As colheitas devem começar no fim de janeiro. “O produtor estava até imaginando duas safras. Mas na verdade, duas safras é menos do que uma safra cheia”, brinca Rugeri. A temperatura e previsão de chuvas no estado gaúcho traz uma situação mais tranquila que no Paraná, que apesar dos problemas no Oeste apresenta mais ao Norte entre 80% e 90% das lavouras em boas condições em municípios como Maringá, Apucarana e Londrina, segundo o Deral.
‘Subindo’ um pouco mais no mapa, no interior de São Paulo, região de abrangência da Coopermota, o desenvolvimento da soja é de bom a ótimo, com previsão de redução de produtividade em algumas áreas, informa a cooperativa.
Agrônomo e gestor da entidade em Maracaí, Rafael Nascimento explica que as primeiras áreas de cultivo passaram por mais de 20 dias sem chuva e agora tem sinais de redução da produtividade. “Esta realidade se aplica a cerca de 10% do total cultivado na região”, diz. Já a soja plantada entre 15 e 20 de outubro está com bom desenvolvimento porque recebeu o volume de chuva esperado.
Em lavouras da Alta Paulista, as reduções devem ser mais sentidas: 40% do total cultivado foi precoce. Na região de Santa Cruz do Rio Pardo, já há colheita devido ao ciclo antecipado de 120 para 90 dias por influência de veranico e calor, explica Estevan de Oliveira Pontes, agrônomo da Coopermota na região. Apesar disso, a cooperativa estima que a média de produtividade seja mantida na área de abrangência da entidade.
Quebra de safra de Norte a Sul do Brasil
Outra região que não vai escapar da quebra de safra é o Matopiba: Maranhão, Tocantins, Piauí e Bahia. Em Balsas (MA), a seca vai obrigar os produtores a antecipar a colheita que deveria acontecer em fevereiro para o fim de janeiro.
“O sol antecipou a maturação [da planta], e acredito que a estiagem não terminou. Veja: na minha lavoura só choveu entre 10 e 20 milímetros, quando deveria estar em mais de 200 mm. Se na safra passada a colheita a média foi 66 sacas, seguramente pode estimar perda de 30% mesmo que o clima normalize.

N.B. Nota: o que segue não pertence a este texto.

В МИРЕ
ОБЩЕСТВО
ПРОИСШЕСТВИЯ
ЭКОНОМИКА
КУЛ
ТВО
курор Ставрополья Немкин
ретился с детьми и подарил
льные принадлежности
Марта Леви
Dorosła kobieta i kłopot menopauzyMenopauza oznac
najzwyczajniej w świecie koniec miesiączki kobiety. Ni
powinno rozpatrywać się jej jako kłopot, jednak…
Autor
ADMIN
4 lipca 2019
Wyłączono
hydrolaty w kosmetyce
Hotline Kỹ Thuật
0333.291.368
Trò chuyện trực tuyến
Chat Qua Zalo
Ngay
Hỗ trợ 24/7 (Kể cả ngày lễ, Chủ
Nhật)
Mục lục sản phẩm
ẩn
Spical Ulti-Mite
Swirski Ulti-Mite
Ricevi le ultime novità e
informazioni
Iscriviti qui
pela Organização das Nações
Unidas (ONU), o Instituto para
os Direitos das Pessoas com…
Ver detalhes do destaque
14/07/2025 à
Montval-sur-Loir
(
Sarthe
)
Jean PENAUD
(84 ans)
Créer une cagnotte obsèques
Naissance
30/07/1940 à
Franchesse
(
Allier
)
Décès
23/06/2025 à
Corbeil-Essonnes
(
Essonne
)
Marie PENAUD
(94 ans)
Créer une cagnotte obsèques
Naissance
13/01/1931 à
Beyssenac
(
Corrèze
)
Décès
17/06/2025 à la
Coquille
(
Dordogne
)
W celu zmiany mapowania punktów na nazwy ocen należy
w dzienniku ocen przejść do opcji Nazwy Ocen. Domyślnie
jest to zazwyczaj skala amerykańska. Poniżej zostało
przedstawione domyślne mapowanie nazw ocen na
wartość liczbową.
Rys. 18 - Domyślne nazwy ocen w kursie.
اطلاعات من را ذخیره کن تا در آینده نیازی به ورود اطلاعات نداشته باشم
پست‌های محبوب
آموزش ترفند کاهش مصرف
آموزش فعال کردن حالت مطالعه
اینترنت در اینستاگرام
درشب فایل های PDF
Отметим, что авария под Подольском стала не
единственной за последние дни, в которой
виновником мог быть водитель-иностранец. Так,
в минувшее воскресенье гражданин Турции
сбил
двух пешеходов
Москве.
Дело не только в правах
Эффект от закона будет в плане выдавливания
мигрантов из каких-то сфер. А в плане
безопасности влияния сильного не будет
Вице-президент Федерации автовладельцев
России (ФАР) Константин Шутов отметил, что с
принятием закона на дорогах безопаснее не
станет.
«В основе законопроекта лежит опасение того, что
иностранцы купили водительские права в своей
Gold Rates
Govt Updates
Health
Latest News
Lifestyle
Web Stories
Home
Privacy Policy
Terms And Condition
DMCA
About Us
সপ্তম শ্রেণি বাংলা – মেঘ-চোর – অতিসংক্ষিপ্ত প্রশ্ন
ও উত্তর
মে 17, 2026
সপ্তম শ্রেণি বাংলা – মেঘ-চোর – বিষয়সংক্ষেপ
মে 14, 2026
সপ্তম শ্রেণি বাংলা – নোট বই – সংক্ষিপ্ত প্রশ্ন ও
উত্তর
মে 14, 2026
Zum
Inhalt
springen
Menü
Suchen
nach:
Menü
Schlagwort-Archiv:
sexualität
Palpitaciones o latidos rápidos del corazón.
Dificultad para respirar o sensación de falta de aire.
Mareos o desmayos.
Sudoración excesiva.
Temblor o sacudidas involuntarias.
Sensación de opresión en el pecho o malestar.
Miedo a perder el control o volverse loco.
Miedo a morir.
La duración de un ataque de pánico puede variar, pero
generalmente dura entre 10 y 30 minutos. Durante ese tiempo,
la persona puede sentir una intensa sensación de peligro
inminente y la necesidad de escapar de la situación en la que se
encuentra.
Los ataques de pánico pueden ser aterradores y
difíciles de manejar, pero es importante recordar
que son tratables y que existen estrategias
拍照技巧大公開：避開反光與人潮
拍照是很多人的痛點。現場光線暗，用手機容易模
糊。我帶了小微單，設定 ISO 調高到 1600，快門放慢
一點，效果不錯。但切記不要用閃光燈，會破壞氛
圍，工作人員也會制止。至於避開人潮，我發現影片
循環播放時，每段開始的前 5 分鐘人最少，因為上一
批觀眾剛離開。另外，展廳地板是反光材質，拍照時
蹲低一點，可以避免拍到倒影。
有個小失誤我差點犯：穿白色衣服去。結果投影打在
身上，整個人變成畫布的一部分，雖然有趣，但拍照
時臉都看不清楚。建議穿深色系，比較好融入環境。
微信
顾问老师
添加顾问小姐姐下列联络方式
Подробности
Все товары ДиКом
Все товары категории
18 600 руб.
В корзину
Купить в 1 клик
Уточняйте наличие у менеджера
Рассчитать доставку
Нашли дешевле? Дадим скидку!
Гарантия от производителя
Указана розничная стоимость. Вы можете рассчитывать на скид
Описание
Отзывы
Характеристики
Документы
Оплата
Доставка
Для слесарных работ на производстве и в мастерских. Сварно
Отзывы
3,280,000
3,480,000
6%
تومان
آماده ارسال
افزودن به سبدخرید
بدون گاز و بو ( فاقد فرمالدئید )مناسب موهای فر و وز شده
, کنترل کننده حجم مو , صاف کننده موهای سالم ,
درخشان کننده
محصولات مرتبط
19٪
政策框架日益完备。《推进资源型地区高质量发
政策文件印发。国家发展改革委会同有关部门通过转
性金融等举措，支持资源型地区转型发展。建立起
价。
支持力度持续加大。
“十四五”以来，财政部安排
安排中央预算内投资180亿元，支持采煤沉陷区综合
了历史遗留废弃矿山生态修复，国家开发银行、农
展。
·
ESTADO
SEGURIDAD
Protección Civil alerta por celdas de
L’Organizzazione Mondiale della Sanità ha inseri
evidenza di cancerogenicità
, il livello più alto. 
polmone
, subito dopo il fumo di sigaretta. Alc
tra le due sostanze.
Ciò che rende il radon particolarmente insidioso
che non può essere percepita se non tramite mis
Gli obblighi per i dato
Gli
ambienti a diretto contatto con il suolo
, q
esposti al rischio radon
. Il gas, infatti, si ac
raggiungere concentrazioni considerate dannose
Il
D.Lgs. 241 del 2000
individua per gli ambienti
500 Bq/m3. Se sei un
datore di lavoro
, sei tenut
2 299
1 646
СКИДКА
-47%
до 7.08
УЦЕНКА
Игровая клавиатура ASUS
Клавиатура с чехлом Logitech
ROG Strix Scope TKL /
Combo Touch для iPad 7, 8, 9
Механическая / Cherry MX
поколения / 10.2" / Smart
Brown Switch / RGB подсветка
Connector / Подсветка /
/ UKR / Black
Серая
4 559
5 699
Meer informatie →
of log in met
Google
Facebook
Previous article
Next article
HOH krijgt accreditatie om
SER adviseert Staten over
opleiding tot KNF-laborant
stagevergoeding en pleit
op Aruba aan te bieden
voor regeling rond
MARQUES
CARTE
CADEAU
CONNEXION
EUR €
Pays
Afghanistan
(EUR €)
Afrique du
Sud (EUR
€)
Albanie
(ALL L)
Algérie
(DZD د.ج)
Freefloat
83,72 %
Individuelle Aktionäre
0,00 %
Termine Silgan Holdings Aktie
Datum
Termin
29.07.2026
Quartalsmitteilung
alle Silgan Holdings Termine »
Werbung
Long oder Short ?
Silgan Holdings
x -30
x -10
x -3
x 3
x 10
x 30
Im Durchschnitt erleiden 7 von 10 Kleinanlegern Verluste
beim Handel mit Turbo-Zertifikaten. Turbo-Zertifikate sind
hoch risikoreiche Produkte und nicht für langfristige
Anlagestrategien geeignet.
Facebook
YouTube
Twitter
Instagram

Já mais para o Sul do estado, eu diria que a quebra chega a 40%”, afirma Jorge Salib, agricultor e ex-presidente do Sindicato Rural de Balsas.
APESAR DA SECA: Conab e IBGE preveem crescimento da produção de grãos acima de 233 milhões de toneladas
A 400 km, a situação não é diferente no Centro Sul do Piauí, onde não chove há 20 dias. “Apenas pancadas em pontos isolados”, afirma Abel Pieta, produtor com 7,2 mil hectares em Currais e presidente do Sindicato Rural de Bom Jesus do Piauí. “É uma estiagem pesada, mais forte que o normal. Em nossa região, podemos estimar 30% de perda. Em todo o Piauí, chega a 20%”, completa. Ele informa ainda situação crítica em Uruçuí.
Abel Pieta dá um exemplo da situação. Em uma de suas áreas, onde foi realizado o plantio precoce de 300 hectares, a perda estimada é de 80%. Em locais com quase tudo perdido, a solução será tirar a soja e plantar milho. “Não compensa deixar”, afirma. A previsão do tempo, segundo ele, também não ajuda a soja:
“É anormal, pois deveria estar chovendo. As previsões [antes do início do plantio] eram boas, mas para os para os próximos 15 dias as previsões são sem chuva, sem frente fria. O que ajuda um pouco é o sol encoberto, que segura a umidade da terra”.
Além do Mato Grosso, o Grupo Bom Jesus possui lavouras em Formosa do Rio Preto, na Bahia. Por lá, contudo, Luis Vigolo não prevê perdas significativas – ainda que a produtividade não bata a safra anterior. “Ano passado ficou em 69 sacas por hectare. Este ano vamos esperar para ver”, afirma Vigolo. A vantagem dessas lavouras é o período de plantio: realizado mais tarde, ou seja, com potencial para o clima melhorar.